Every year, 16th September is observed as the International Day for the Preservation of the Ozone layer.

  • The theme for the year 2019 is ‘32 Years and Healing’.
    • It celebrates over three decades of remarkable international cooperation to protect the ozone layer and the climate under the Montreal Protocol.
    • It reminds that the world must keep up the momentum to ensure healthy people and a healthy planet.
  • In 1994, the United Nations General Assembly proclaimed 16th September the International Day for the Preservation of the Ozone Layer, commemorating the date of the signing, in 1987, of the Montreal Protocol on Substances that Deplete the Ozone Layer.
    • The Montreal Protocol has led to the phase-out of 99% of ozone-depleting chemicals in refrigerators, air-conditioners and many other products.
    • The latest Scientific Assessment of Ozone Depletion completed in 2018, shows that parts of the ozone layer has recovered at a rate of 1-3% per decade since 2000.
    • Ozone layer protection efforts have also contributed to the fight against climate change by averting an estimated 135 billion tonnes of carbon dioxide equivalent emissions, from 1990 to 2010.

Ozone

  • Ozone (composed of three atoms of oxygen) occurs both in the Earth's upper atmosphere (stratosphere) and at ground level (troposphere).
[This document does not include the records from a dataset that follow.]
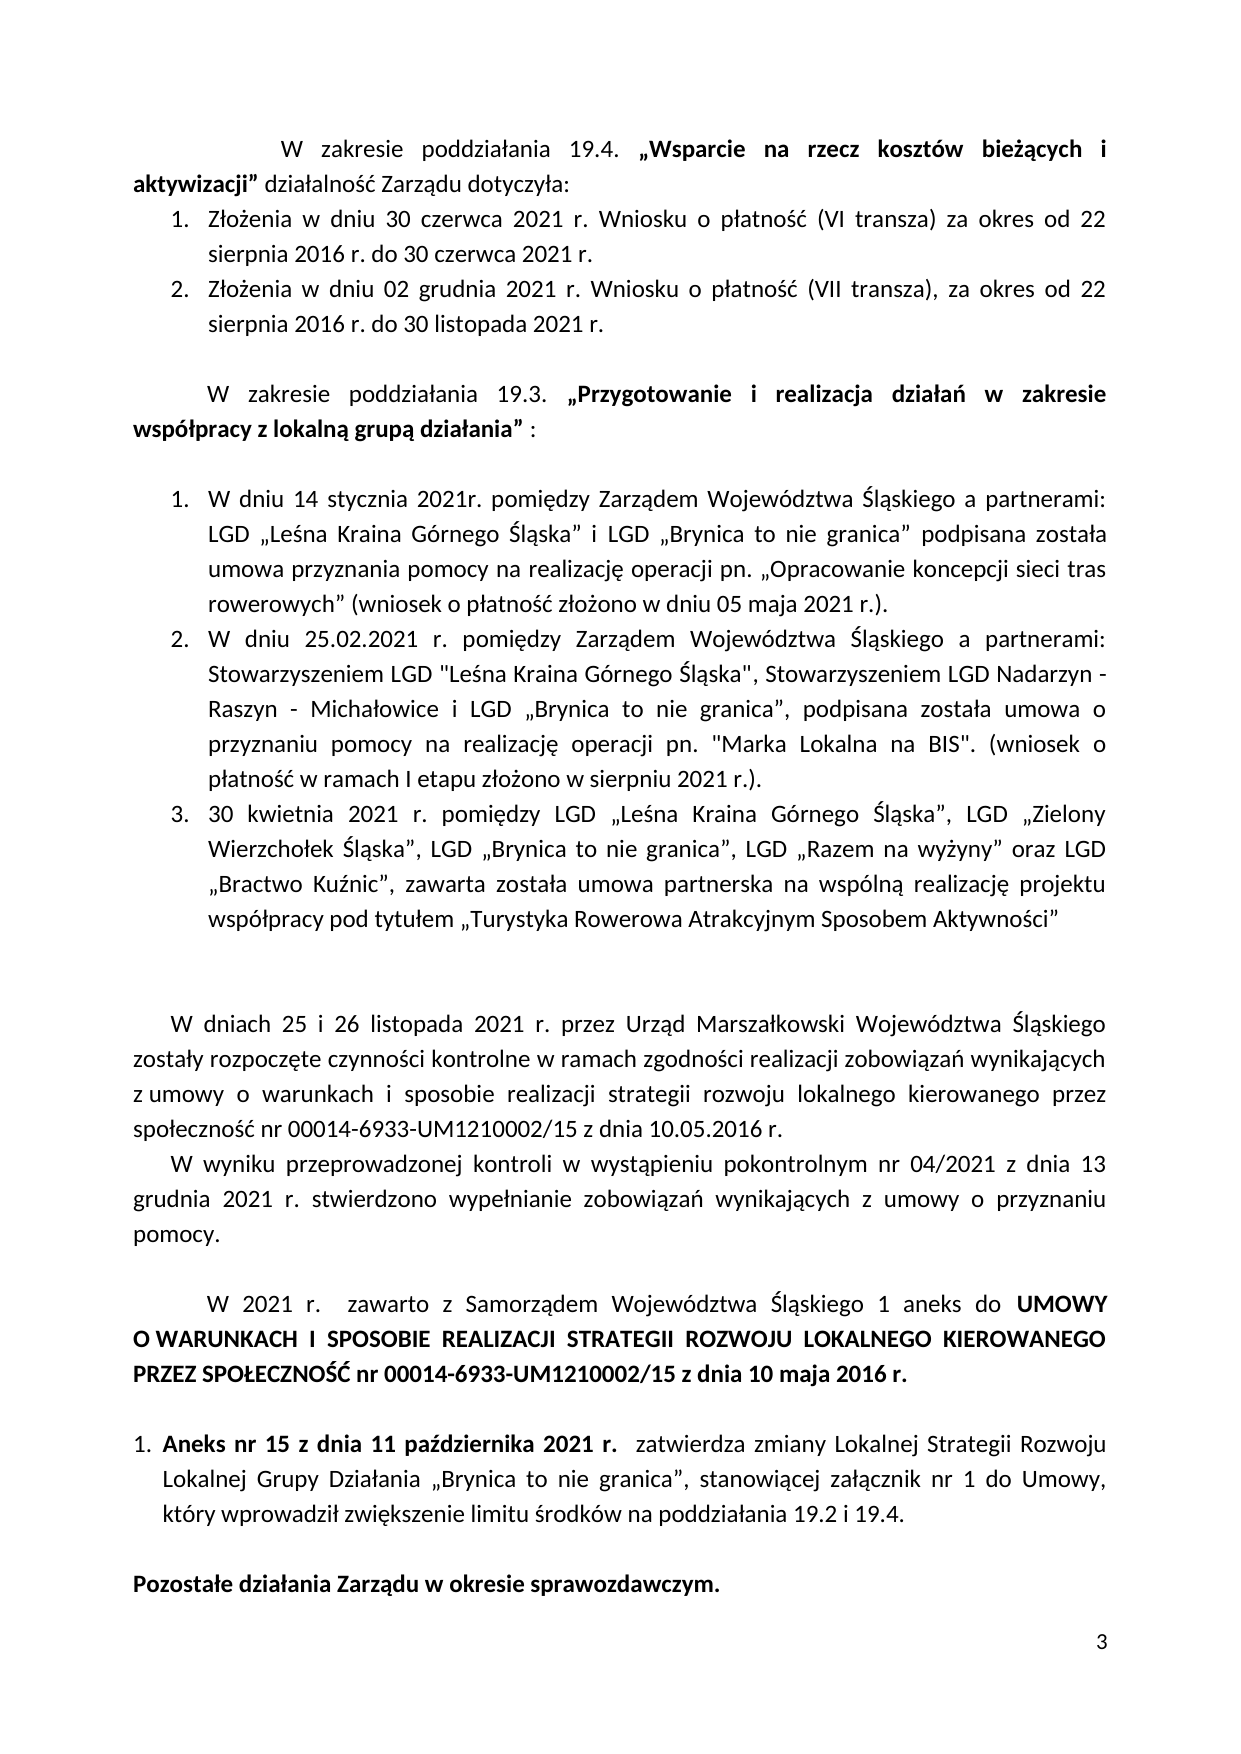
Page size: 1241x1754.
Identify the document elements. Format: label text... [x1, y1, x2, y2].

list 30 kwietnia 2021 r. pomiędzy LGD „Leśna Kraina Górnego Śląska”, LGD „Zielony Wierzchołek Śląska”, LGD „Brynica to nie granica”, LGD „Razem na wyżyny” oraz LGD „Bractwo Kuźnic”, zawarta została umowa partnerska na wspólną realizację projektu współpracy pod tytułem „Turystyka Rowerowa Atrakcyjnym Sposobem Aktywności” [170, 798, 1107, 933]
list Złożenia w dniu 02 grudnia 2021 r. Wniosku o płatność (VII transza), za okres od 22 sierpnia 2016 r. do 30 listopada 2021 r. [170, 273, 1107, 338]
list Złożenia w dniu 30 czerwca 2021 r. Wniosku o płatność (VI transza) za okres od 22 sierpnia 2016 r. do 30 czerwca 2021 r. [170, 203, 1107, 268]
text W wyniku przeprowadzonej kontroli w wystąpieniu pokontrolnym nr 04/2021 z dnia 13 grudnia 2021 r. stwierdzono wypełnianie zobowiązań wynikających z umowy o przyznaniu pomocy. [133, 1148, 1107, 1248]
list W dniu 14 stycznia 2021r. pomiędzy Zarządem Województwa Śląskiego a partnerami: LGD „Leśna Kraina Górnego Śląska” i LGD „Brynica to nie granica” podpisana została umowa przyznania pomocy na realizację operacji pn. „Opracowanie koncepcji sieci tras rowerowych” (wniosek o płatność złożono w dniu 05 maja 2021 r.). [170, 483, 1107, 618]
text Pozostałe działania Zarządu w okresie sprawozdawczym. [133, 1568, 1107, 1598]
list W dniu 25.02.2021 r. pomiędzy Zarządem Województwa Śląskiego a partnerami: Stowarzyszeniem LGD "Leśna Kraina Górnego Śląska", Stowarzyszeniem LGD Nadarzyn - Raszyn - Michałowice i LGD „Brynica to nie granica”, podpisana została umowa o przyznaniu pomocy na realizację operacji pn. "Marka Lokalna na BIS". (wniosek o płatność w ramach I etapu złożono w sierpniu 2021 r.). [170, 623, 1107, 793]
text W 2021 r. zawarto z Samorządem Województwa Śląskiego 1 aneks do UMOWY O WARUNKACH I SPOSOBIE REALIZACJI STRATEGII ROZWOJU LOKALNEGO KIEROWANEGO PRZEZ SPOŁECZNOŚĆ nr 00014-6933-UM1210002/15 z dnia 10 maja 2016 r. [133, 1288, 1107, 1388]
text W zakresie poddziałania 19.3. „Przygotowanie i realizacja działań w zakresie współpracy z lokalną grupą działania” : [133, 378, 1107, 443]
list Aneks nr 15 z dnia 11 października 2021 r. zatwierdza zmiany Lokalnej Strategii Rozwoju Lokalnej Grupy Działania „Brynica to nie granica”, stanowiącej załącznik nr 1 do Umowy, który wprowadził zwiększenie limitu środków na poddziałania 19.2 i 19.4. [133, 1428, 1107, 1528]
text W dniach 25 i 26 listopada 2021 r. przez Urząd Marszałkowski Województwa Śląskiego zostały rozpoczęte czynności kontrolne w ramach zgodności realizacji zobowiązań wynikających z umowy o warunkach i sposobie realizacji strategii rozwoju lokalnego kierowanego przez społeczność nr 00014-6933-UM1210002/15 z dnia 10.05.2016 r. [133, 1008, 1107, 1143]
text W zakresie poddziałania 19.4. „Wsparcie na rzecz kosztów bieżących i aktywizacji” działalność Zarządu dotyczyła: [133, 133, 1107, 198]
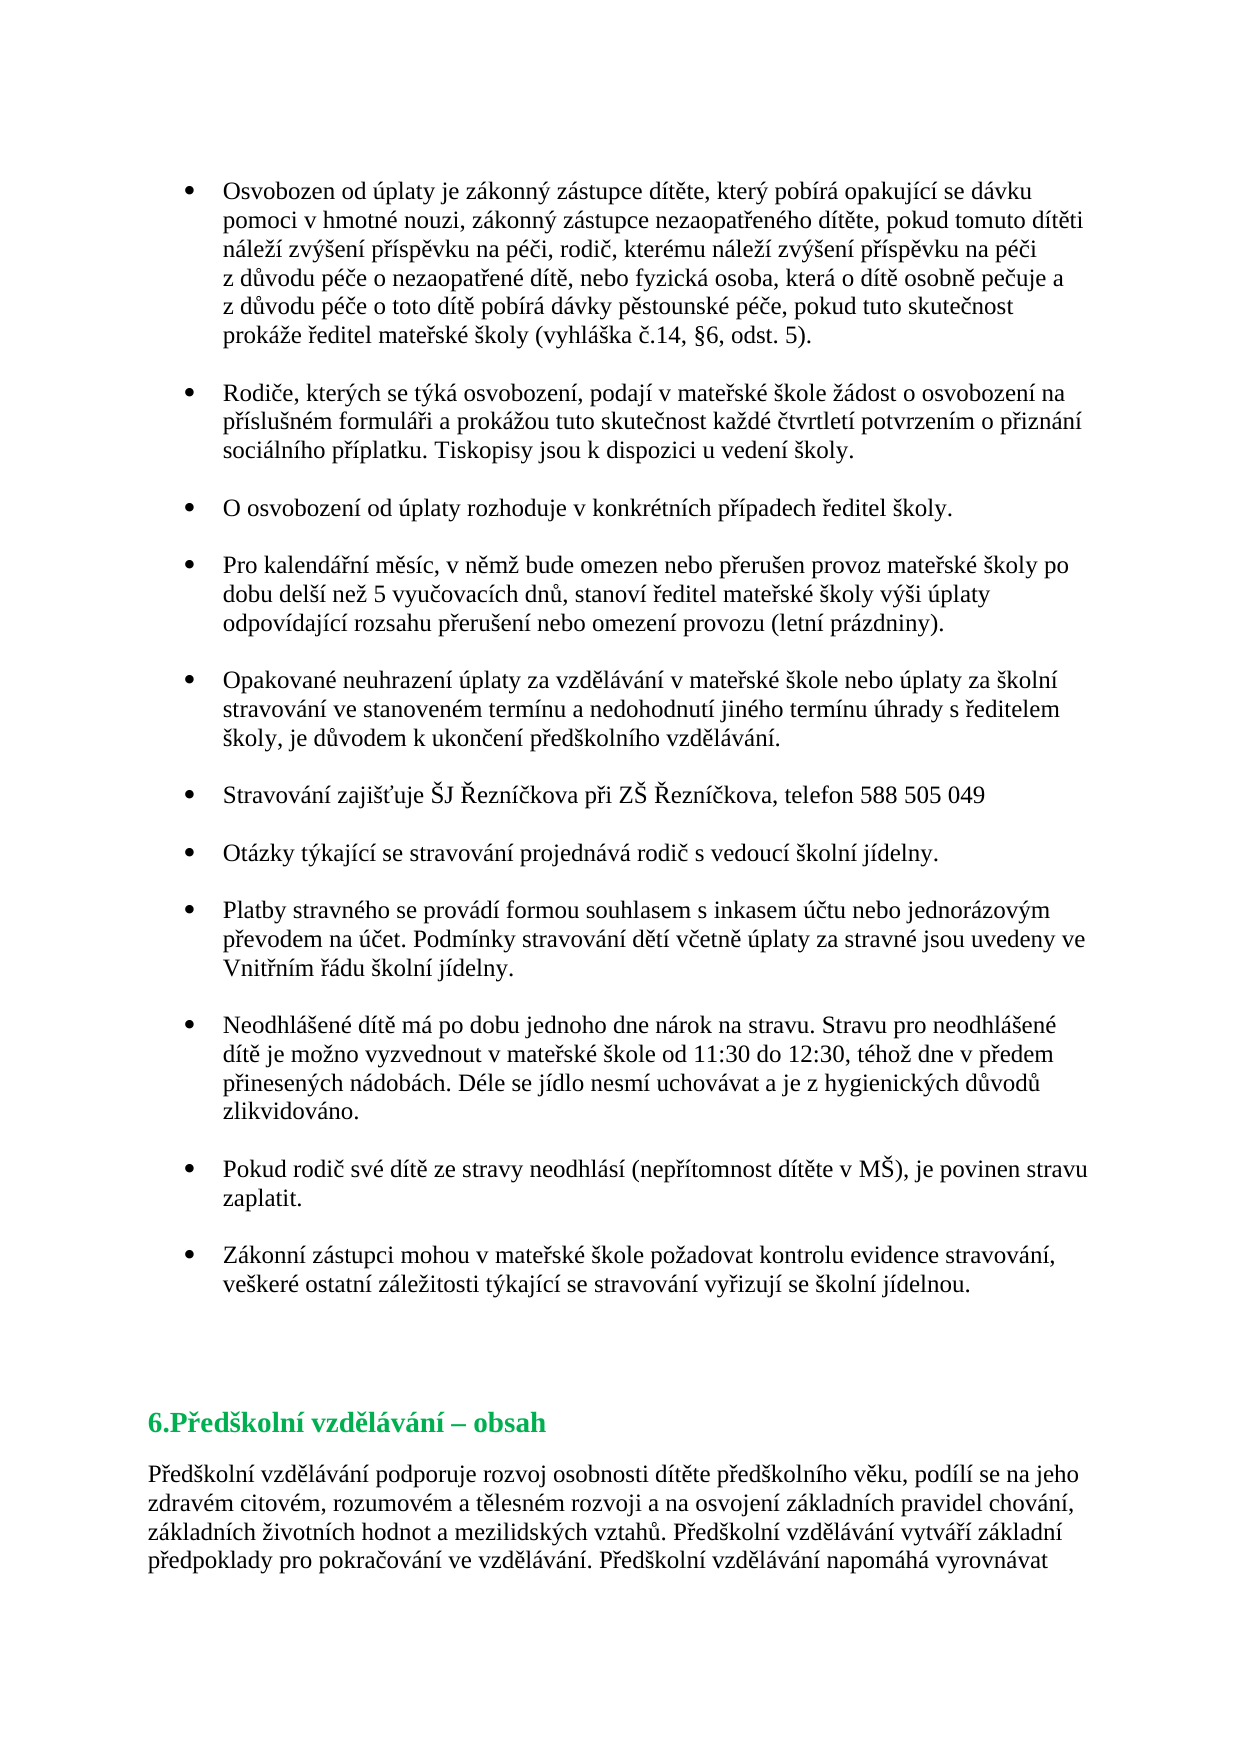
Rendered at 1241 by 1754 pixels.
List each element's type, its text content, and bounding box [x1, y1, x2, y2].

list Rodiče, kterých se týká osvobození, podají v mateřské škole žádost o osvobození na příslušném formuláři a prokážou tuto skutečnost každé čtvrtletí potvrzením o přiznání sociálního příplatku. Tiskopisy jsou k dispozici u vedení školy. [185, 378, 1093, 464]
list Opakované neuhrazení úplaty za vzdělávání v mateřské škole nebo úplaty za školní stravování ve stanoveném termínu a nedohodnutí jiného termínu úhrady s ředitelem školy, je důvodem k ukončení předškolního vzdělávání. [185, 665, 1093, 751]
list Osvobozen od úplaty je zákonný zástupce dítěte, který pobírá opakující se dávku pomoci v hmotné nouzi, zákonný zástupce nezaopatřeného dítěte, pokud tomuto dítěti náleží zvýšení příspěvku na péči, rodič, kterému náleží zvýšení příspěvku na péči z důvodu péče o nezaopatřené dítě, nebo fyzická osoba, která o dítě osobně pečuje a z důvodu péče o toto dítě pobírá dávky pěstounské péče, pokud tuto skutečnost prokáže ředitel mateřské školy (vyhláška č.14, §6, odst. 5). [185, 176, 1093, 349]
list Pro kalendářní měsíc, v němž bude omezen nebo přerušen provoz mateřské školy po dobu delší než 5 vyučovacích dnů, stanoví ředitel mateřské školy výši úplaty odpovídající rozsahu přerušení nebo omezení provozu (letní prázdniny). [185, 550, 1093, 636]
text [148, 1459, 1093, 1574]
list Stravování zajišťuje ŠJ Řezníčkova při ZŠ Řezníčkova, telefon 588 505 049 [185, 780, 1093, 809]
list Zákonní zástupci mohou v mateřské škole požadovat kontrolu evidence stravování, veškeré ostatní záležitosti týkající se stravování vyřizují se školní jídelnou. [185, 1240, 1093, 1298]
list Otázky týkající se stravování projednává rodič s vedoucí školní jídelny. [185, 838, 1093, 866]
text 6.Předškolní vzdělávání – obsah [148, 1405, 1093, 1438]
list Platby stravného se provádí formou souhlasem s inkasem účtu nebo jednorázovým převodem na účet. Podmínky stravování dětí včetně úplaty za stravné jsou uvedeny ve Vnitřním řádu školní jídelny. [185, 895, 1093, 981]
list Neodhlášené dítě má po dobu jednoho dne nárok na stravu. Stravu pro neodhlášené dítě je možno vyzvednout v mateřské škole od 11:30 do 12:30, téhož dne v předem přinesených nádobách. Déle se jídlo nesmí uchovávat a je z hygienických důvodů zlikvidováno. [185, 1010, 1093, 1125]
list O osvobození od úplaty rozhoduje v konkrétních případech ředitel školy. [185, 493, 1093, 521]
list Pokud rodič své dítě ze stravy neodhlásí (nepřítomnost dítěte v MŠ), je povinen stravu zaplatit. [185, 1154, 1093, 1211]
It can be good or bad, depending on where it is found.
  • Good Ozone: Ozone occurs naturally in the Earth's upper atmosphere (Stratosphere) where it forms a protective layer that shields us from the sun's harmful ultraviolet rays.
  • Bad Ozone: In the Earth's lower atmosphere (troposphere) near ground level, ozone is formed when pollutants emitted by cars, power plants, industrial boilers, refineries, chemical plants, and other sources react chemically in the presence of sunlight.
    • Surface level ozone is a harmful air pollutant.